(TASK INPUT Opens)
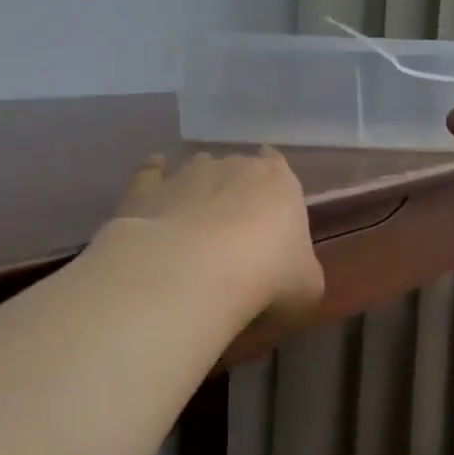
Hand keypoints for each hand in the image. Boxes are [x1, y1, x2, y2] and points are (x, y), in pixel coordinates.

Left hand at [102, 149, 323, 328]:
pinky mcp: (146, 190)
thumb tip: (292, 277)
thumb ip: (301, 272)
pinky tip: (153, 194)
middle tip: (233, 231)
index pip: (278, 166)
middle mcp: (234, 166)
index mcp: (280, 182)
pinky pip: (149, 174)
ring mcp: (187, 174)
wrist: (193, 274)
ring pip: (196, 170)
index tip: (270, 208)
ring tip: (193, 223)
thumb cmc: (267, 277)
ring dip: (197, 189)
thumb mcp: (307, 288)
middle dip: (235, 191)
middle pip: (237, 169)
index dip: (273, 185)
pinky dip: (152, 178)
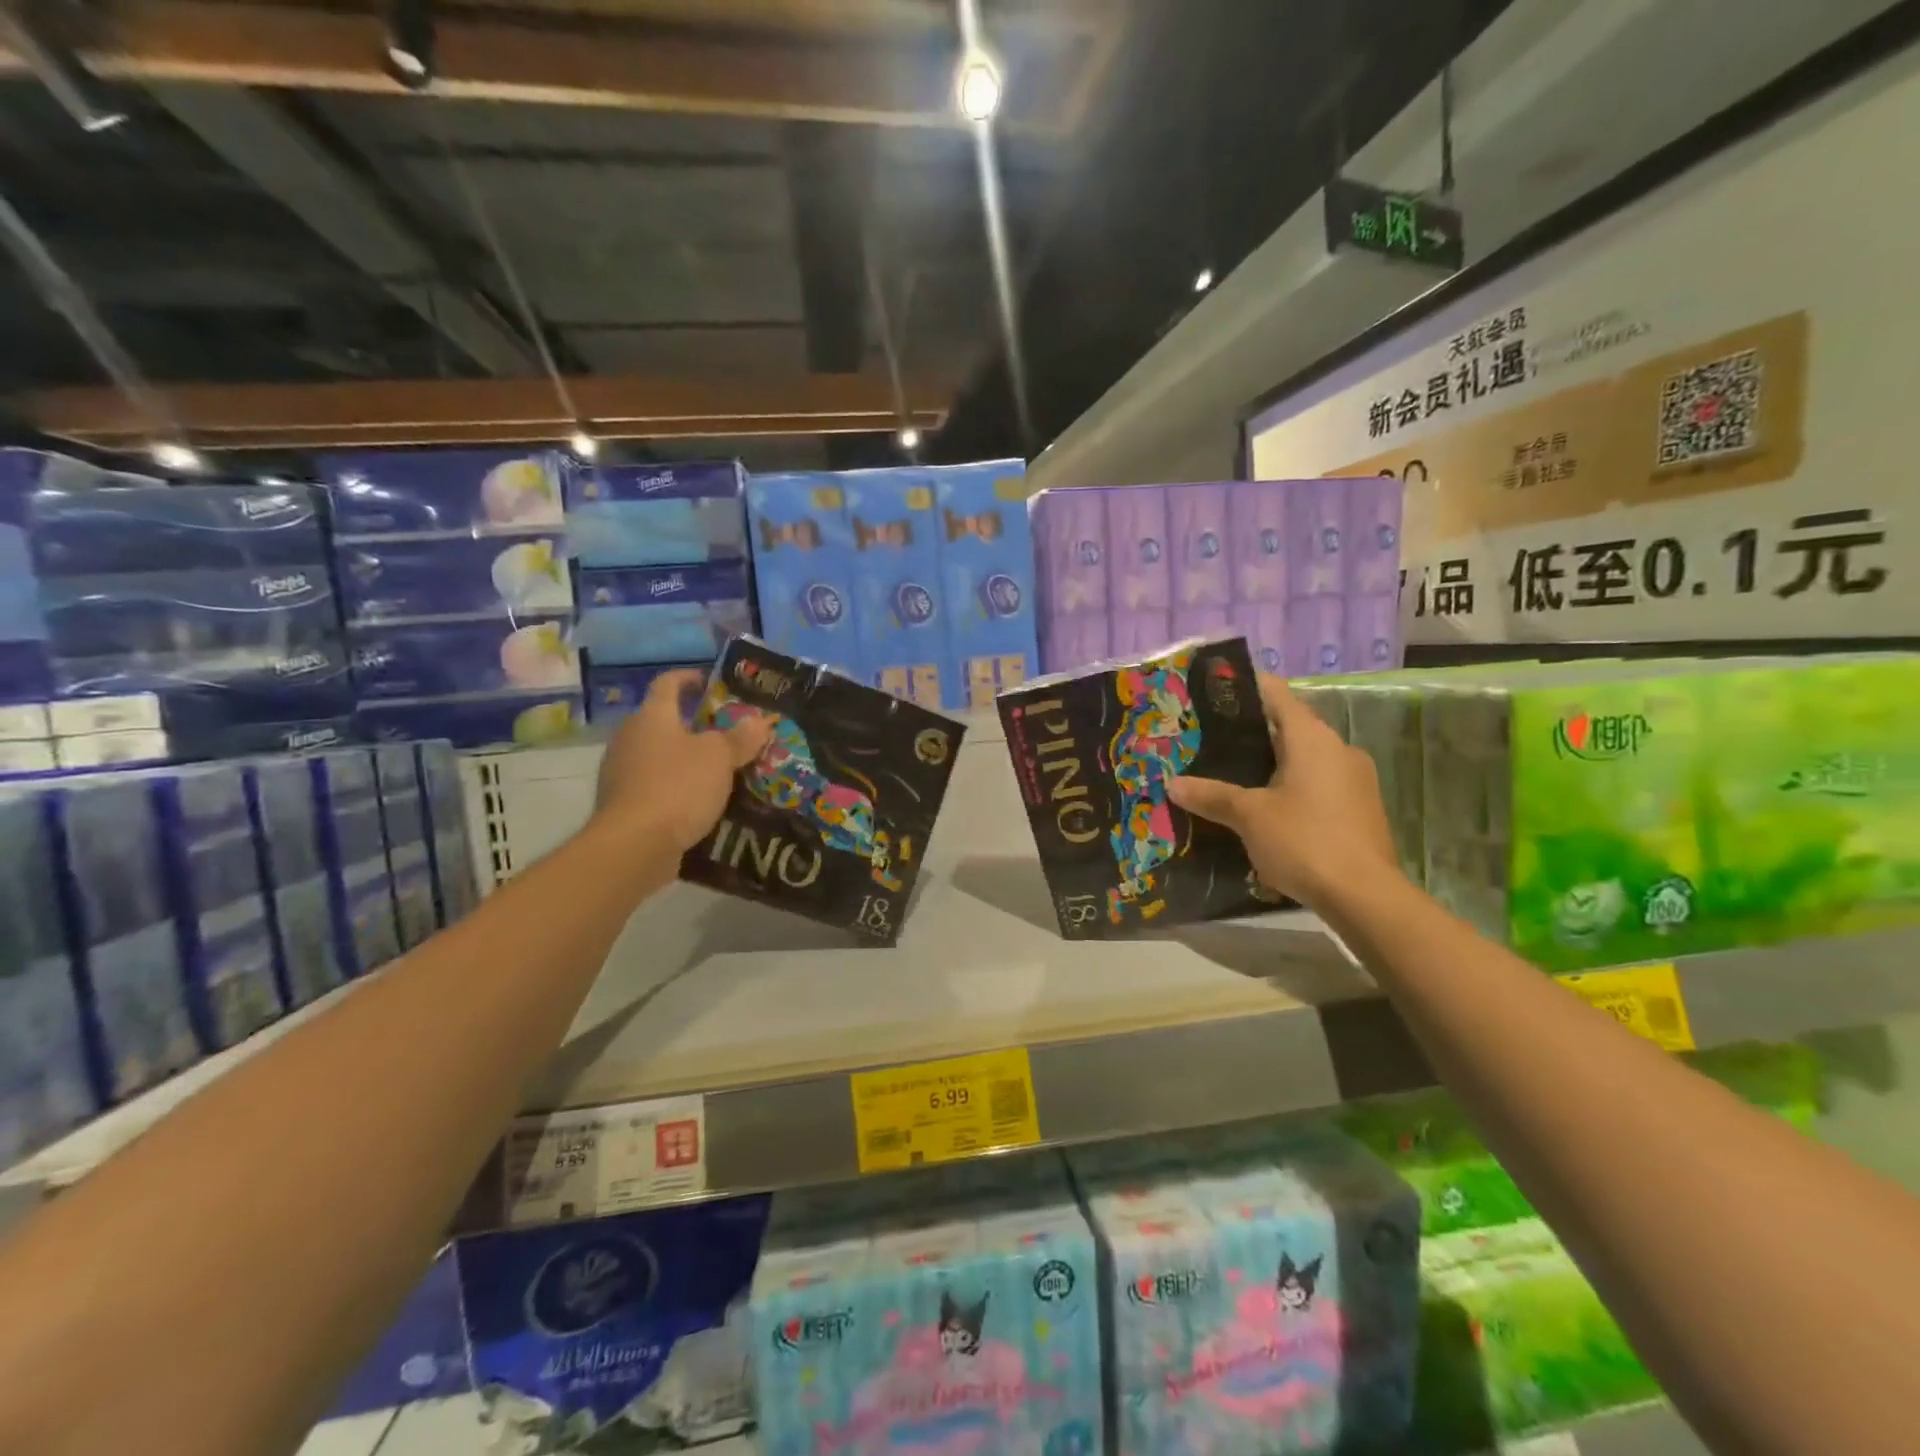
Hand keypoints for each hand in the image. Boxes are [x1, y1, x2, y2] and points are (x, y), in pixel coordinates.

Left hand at [595, 669, 770, 852]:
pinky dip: (676, 788)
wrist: (634, 845)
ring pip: (659, 756)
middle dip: (694, 726)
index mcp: (652, 716)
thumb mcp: (720, 758)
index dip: (689, 678)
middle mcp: (630, 738)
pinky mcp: (623, 804)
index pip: (668, 683)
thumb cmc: (678, 787)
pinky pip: (655, 786)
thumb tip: (760, 720)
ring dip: (686, 759)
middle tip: (728, 733)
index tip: (709, 682)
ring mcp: (622, 772)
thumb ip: (740, 738)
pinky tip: (700, 802)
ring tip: (720, 771)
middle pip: (663, 721)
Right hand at [1168, 673, 1400, 907]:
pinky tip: (1265, 806)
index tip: (1215, 690)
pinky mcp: (1360, 808)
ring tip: (1231, 772)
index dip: (1246, 687)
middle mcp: (1338, 748)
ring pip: (1305, 757)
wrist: (1365, 896)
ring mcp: (1354, 779)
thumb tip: (1172, 783)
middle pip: (1290, 726)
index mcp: (1312, 738)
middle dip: (1252, 730)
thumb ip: (1211, 795)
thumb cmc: (1304, 840)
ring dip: (1273, 761)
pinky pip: (1318, 783)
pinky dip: (1291, 785)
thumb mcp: (1248, 816)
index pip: (1276, 694)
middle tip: (1211, 737)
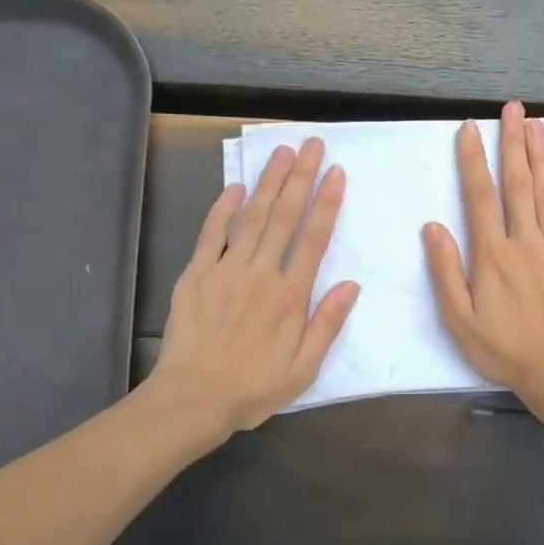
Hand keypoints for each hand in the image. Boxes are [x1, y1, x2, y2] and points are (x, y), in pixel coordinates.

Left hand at [152, 138, 359, 434]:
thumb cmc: (253, 388)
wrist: (192, 399)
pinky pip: (211, 234)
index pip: (314, 238)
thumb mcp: (303, 369)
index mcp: (290, 295)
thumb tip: (352, 284)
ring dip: (268, 182)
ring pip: (252, 216)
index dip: (327, 203)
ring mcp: (226, 270)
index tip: (336, 172)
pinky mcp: (197, 274)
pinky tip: (235, 187)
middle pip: (284, 216)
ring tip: (281, 151)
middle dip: (300, 177)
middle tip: (311, 144)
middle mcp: (261, 273)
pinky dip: (223, 208)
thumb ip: (327, 324)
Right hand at [423, 102, 543, 398]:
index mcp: (493, 254)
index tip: (469, 129)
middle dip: (513, 142)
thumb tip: (433, 226)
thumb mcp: (459, 318)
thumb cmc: (503, 348)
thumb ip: (446, 271)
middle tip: (513, 108)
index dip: (473, 160)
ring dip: (541, 156)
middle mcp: (525, 241)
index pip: (480, 196)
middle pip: (518, 182)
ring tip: (537, 123)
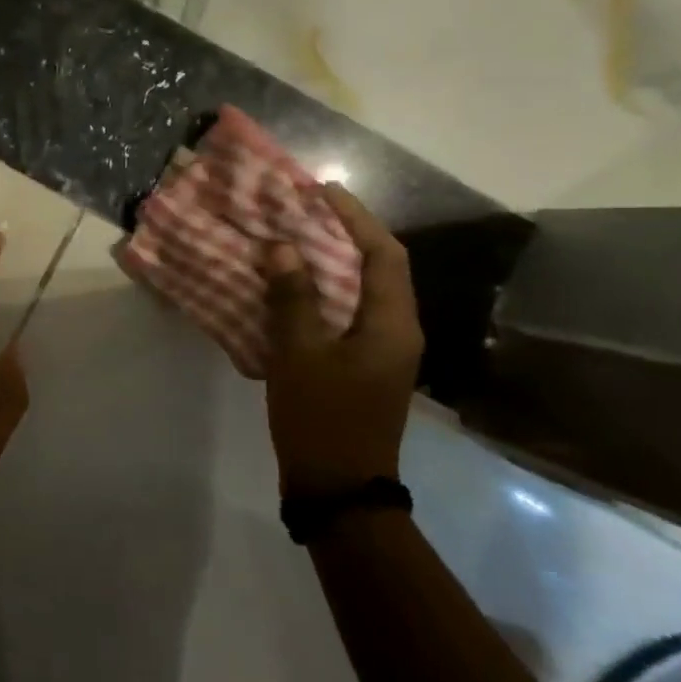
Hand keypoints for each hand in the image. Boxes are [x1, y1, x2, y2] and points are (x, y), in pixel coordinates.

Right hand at [263, 185, 422, 495]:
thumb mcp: (300, 355)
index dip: (356, 218)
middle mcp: (397, 331)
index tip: (322, 191)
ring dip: (332, 262)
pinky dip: (324, 291)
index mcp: (392, 324)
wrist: (338, 489)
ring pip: (362, 291)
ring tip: (295, 238)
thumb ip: (293, 298)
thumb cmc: (322, 418)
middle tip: (304, 210)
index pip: (384, 254)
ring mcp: (383, 351)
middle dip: (345, 234)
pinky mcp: (364, 366)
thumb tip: (283, 247)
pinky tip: (292, 288)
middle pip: (379, 268)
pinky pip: (348, 313)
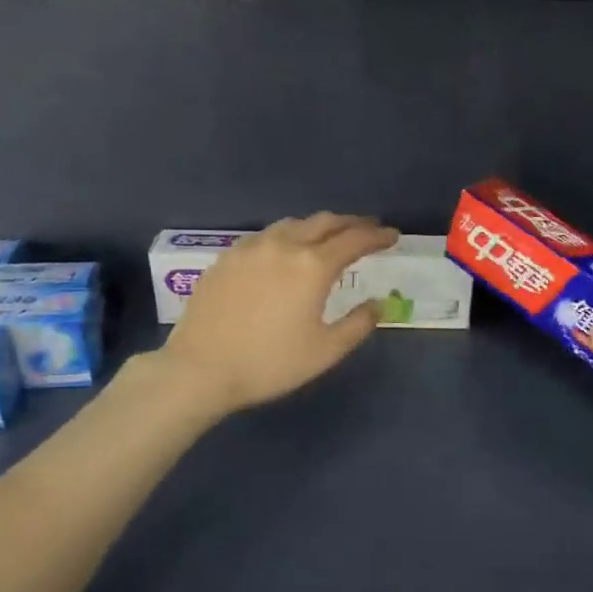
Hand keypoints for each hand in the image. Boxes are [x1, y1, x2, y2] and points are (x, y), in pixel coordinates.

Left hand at [157, 213, 398, 417]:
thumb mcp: (325, 351)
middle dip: (351, 223)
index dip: (377, 236)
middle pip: (324, 222)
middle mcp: (283, 245)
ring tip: (329, 237)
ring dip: (318, 226)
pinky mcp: (227, 257)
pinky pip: (266, 236)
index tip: (392, 236)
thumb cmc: (269, 363)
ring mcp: (251, 248)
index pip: (354, 240)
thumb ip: (358, 324)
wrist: (199, 369)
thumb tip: (378, 304)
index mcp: (312, 266)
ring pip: (293, 224)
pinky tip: (285, 251)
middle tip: (367, 229)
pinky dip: (288, 236)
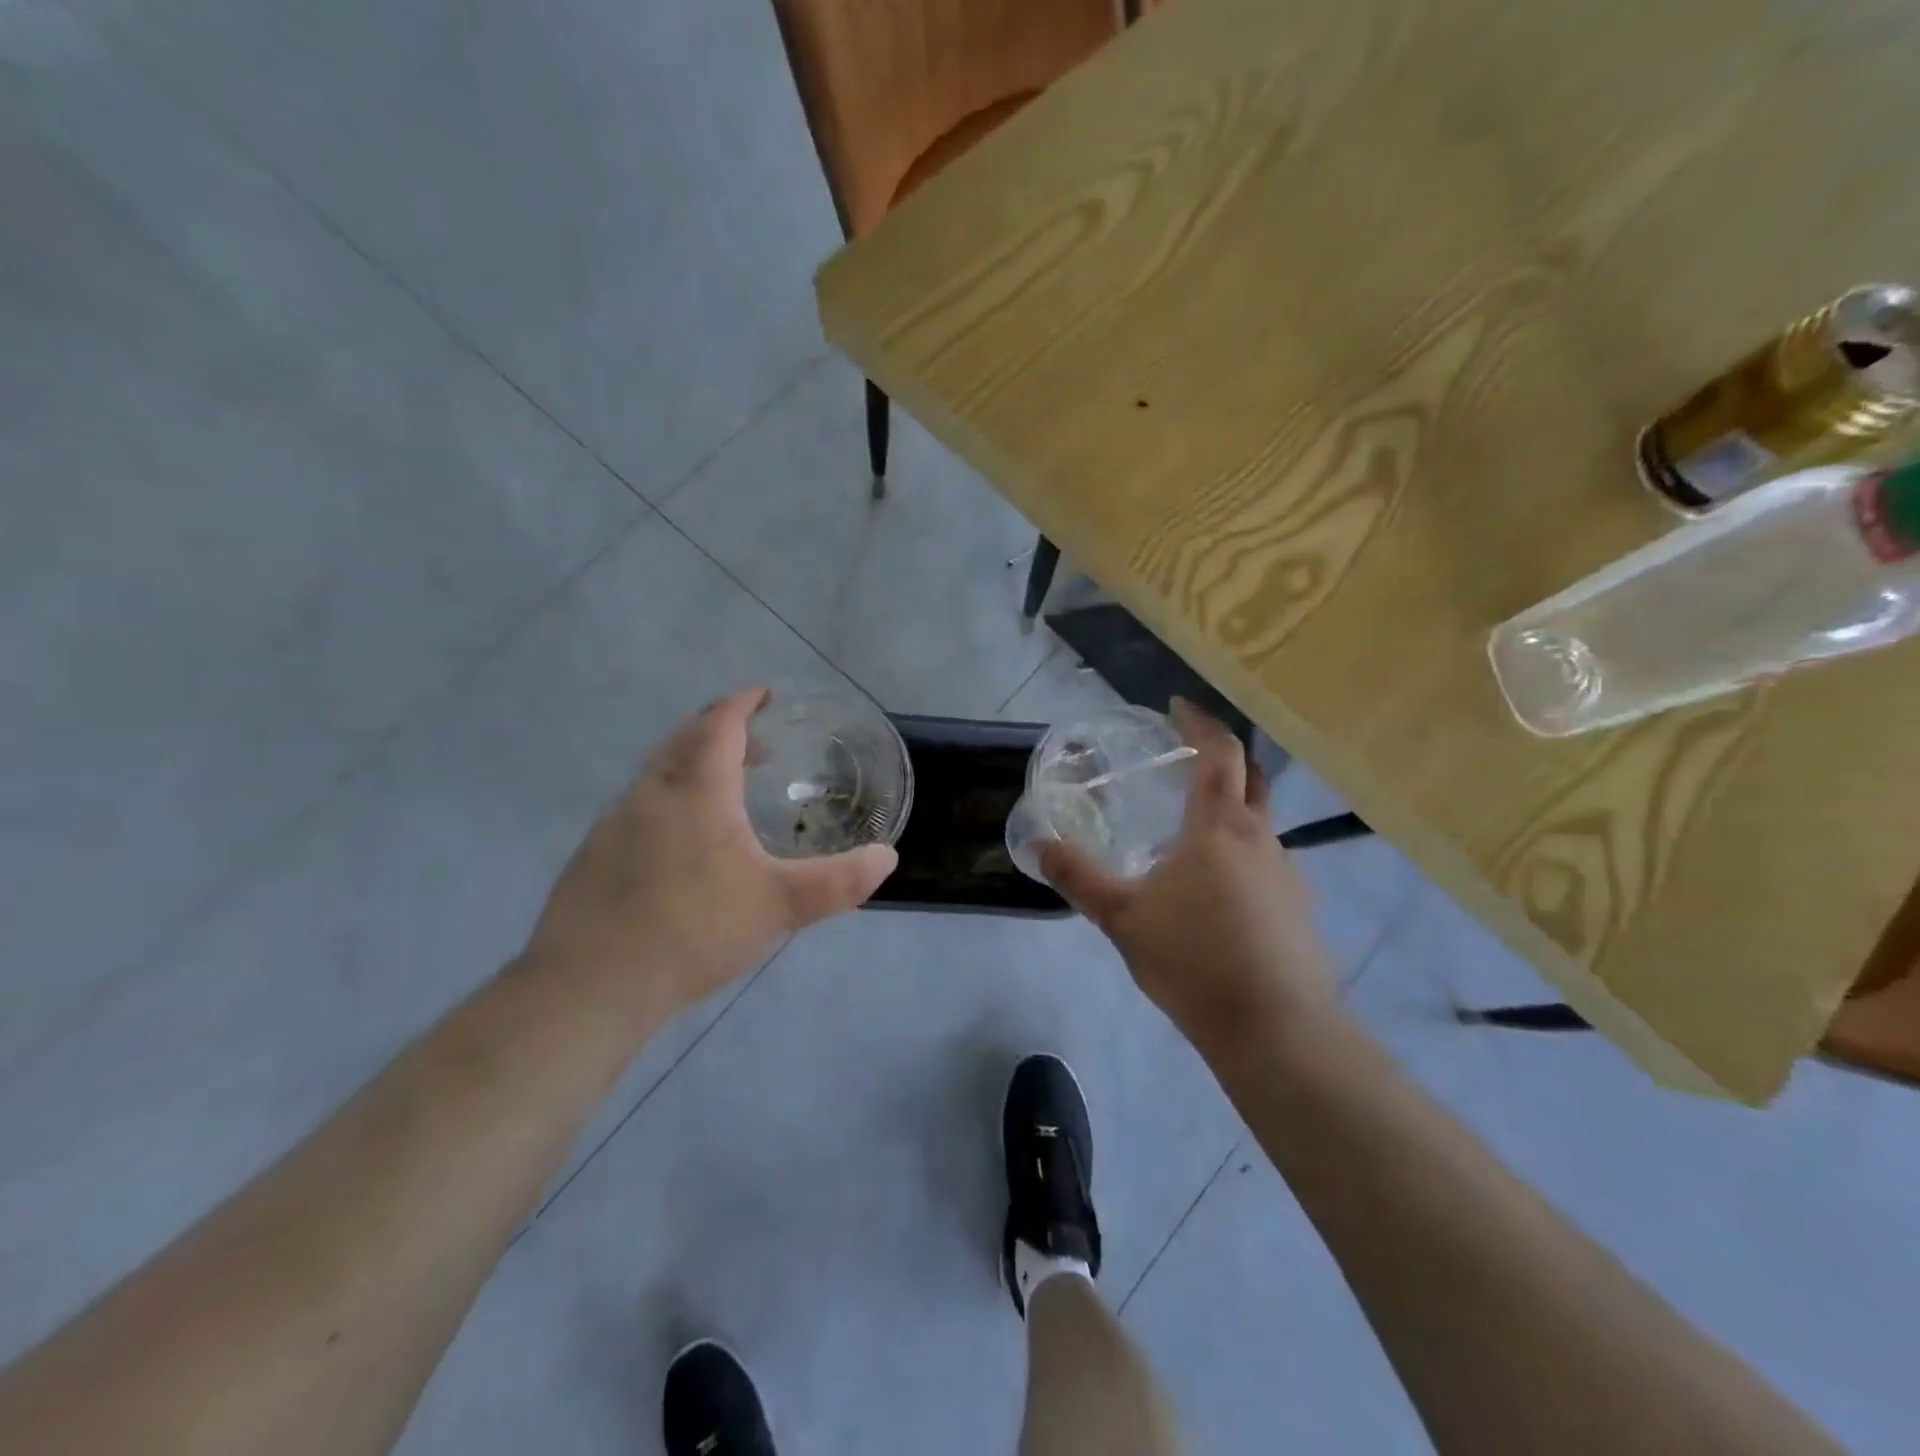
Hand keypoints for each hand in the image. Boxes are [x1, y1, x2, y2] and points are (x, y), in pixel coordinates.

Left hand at [524, 687, 896, 1022]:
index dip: (742, 704)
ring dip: (691, 764)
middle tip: (752, 741)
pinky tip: (679, 844)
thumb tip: (887, 858)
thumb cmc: (692, 931)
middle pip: (683, 740)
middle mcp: (651, 795)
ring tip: (722, 790)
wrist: (590, 985)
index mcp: (696, 792)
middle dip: (717, 729)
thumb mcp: (778, 906)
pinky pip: (638, 807)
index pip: (719, 725)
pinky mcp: (592, 855)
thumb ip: (837, 882)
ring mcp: (613, 824)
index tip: (764, 694)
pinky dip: (667, 800)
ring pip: (657, 774)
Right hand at [1039, 700, 1336, 1053]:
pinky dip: (1240, 852)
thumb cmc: (1194, 960)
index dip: (1200, 723)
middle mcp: (1260, 838)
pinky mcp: (1298, 908)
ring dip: (1230, 809)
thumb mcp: (1122, 918)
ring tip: (1189, 833)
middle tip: (1186, 758)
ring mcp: (1287, 873)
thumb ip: (1078, 878)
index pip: (1219, 753)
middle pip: (1251, 777)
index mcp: (1219, 827)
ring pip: (1259, 822)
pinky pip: (1266, 861)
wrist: (1276, 1030)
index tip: (1177, 706)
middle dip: (1222, 757)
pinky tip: (1215, 891)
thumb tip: (1038, 844)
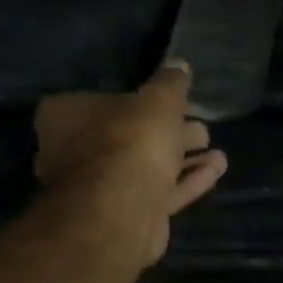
(TASK INPUT Closes)
WHAT IS EXPECTED: Output only the lines running from the top of the data above to the line with "pinky dip: (223, 208)", inclusive, word for word and without pictures.

WRITTEN ANSWER:
Hand keypoints for each hand in the image. Boxes are [x1, y1, x2, y2] and points are (x, y), in pixel coordinates.

Left hand at [102, 149, 323, 328]:
pinky mcp: (146, 190)
thumb tip: (292, 277)
thumb ip: (301, 272)
pinky tip: (153, 194)
middle tip: (233, 231)
index pip: (278, 166)
middle mcp: (234, 166)
index mcp: (280, 182)
pinky pip: (149, 174)
ring mcp: (187, 174)
wrist: (193, 274)
ring pip: (196, 170)
index tip: (270, 208)
ring tip: (193, 223)
thumb cmc: (267, 277)
ring dip: (197, 189)
thumb mcp: (307, 288)
middle dip: (235, 191)
middle pip: (237, 169)
index dip: (273, 185)
pinky dip: (152, 178)
Hand keypoints for each hand in the image. Boxes are [x1, y1, x2, y2] and points are (x, y), in pixel coordinates.

Left hand at [595, 669, 770, 852]:
pinky dip: (676, 788)
wrist: (634, 845)
ring pip: (659, 756)
middle dip: (694, 726)
index mcp: (652, 716)
thumb mcp: (720, 758)
index dip: (689, 678)
middle mcp: (630, 738)
pinky mcp: (623, 804)
index pip: (668, 683)
thumb cmc: (678, 787)
pinky pip: (655, 786)
thumb tip: (760, 720)
ring dip: (686, 759)
middle tip: (728, 733)
index tip: (709, 682)
ring mcp: (622, 772)
thumb ip: (740, 738)
pinky tip: (700, 802)
ring tip: (720, 771)
middle pip: (663, 721)
Right hand at [1168, 673, 1400, 907]:
pinky tip: (1265, 806)
index tip: (1215, 690)
pinky mcp: (1360, 808)
ring tip: (1231, 772)
index dip: (1246, 687)
middle mcp: (1338, 748)
ring pip: (1305, 757)
wrist: (1365, 896)
ring mcp: (1354, 779)
thumb tip: (1172, 783)
middle pip: (1290, 726)
index mcp: (1312, 738)
middle dip: (1252, 730)
thumb ip: (1211, 795)
thumb cmc: (1304, 840)
ring dip: (1273, 761)
pinky pip: (1318, 783)
pinky dip: (1291, 785)
thumb mcp: (1248, 816)
index pip: (1276, 694)
middle tip: (1211, 737)
Hand keypoints for each hand in the image. Boxes are [x1, y1, x2, y2] and points are (x, y), in pixel coordinates.

Left hand at [152, 138, 359, 434]:
thumb cmc: (253, 388)
wrist: (192, 399)
pinky pip: (211, 234)
index pip: (314, 238)
thumb mcp: (303, 369)
index mcp: (290, 295)
thumb tip: (352, 284)
ring dip: (268, 182)
ring pip: (252, 216)
index dip: (327, 203)
ring mcp: (226, 270)
index tip: (336, 172)
pinky mcp: (197, 274)
pinky tip: (235, 187)
middle pip: (284, 216)
ring tip: (281, 151)
middle dip: (300, 177)
middle tip: (311, 144)
middle mcp: (261, 273)
pinky dip: (223, 208)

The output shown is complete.